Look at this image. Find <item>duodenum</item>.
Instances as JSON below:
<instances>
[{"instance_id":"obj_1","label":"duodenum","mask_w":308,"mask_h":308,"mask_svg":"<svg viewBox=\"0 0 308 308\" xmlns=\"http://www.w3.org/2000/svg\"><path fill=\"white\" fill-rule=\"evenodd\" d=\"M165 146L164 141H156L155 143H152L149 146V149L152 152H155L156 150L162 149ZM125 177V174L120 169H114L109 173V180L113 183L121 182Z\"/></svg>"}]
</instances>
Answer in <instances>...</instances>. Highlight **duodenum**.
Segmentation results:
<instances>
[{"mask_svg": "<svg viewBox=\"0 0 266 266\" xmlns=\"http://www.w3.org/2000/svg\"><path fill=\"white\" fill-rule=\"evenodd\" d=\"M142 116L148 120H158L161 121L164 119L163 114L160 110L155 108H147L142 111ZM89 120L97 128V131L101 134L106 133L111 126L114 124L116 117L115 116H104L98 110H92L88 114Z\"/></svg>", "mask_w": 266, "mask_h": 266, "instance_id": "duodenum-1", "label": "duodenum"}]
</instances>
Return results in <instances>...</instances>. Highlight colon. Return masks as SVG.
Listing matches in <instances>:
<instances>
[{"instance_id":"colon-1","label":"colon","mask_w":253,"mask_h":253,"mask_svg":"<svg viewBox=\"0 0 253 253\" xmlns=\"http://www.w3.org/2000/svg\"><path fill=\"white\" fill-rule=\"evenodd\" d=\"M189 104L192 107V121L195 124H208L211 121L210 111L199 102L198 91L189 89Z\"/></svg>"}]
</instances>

* * *

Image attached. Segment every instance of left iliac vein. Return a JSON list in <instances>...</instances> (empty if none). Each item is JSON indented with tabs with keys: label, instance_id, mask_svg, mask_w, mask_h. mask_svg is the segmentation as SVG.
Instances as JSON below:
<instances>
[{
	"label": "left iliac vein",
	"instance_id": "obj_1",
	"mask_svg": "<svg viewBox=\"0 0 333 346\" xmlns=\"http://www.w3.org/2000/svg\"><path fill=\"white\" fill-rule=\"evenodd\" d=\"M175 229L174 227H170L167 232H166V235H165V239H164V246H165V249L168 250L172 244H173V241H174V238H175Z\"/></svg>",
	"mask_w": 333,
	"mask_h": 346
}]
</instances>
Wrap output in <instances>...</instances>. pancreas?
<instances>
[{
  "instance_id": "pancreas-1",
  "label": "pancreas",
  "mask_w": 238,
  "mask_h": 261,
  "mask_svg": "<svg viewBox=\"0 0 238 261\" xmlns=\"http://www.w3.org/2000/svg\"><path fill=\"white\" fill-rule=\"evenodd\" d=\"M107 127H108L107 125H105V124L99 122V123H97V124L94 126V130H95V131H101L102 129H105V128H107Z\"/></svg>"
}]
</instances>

## [The exercise]
Filter the material above and copy out every line containing the word "pancreas", treating uppercase and lowercase as different.

## [Right answer]
Wrap output in <instances>...</instances>. pancreas?
  "instance_id": "pancreas-1",
  "label": "pancreas",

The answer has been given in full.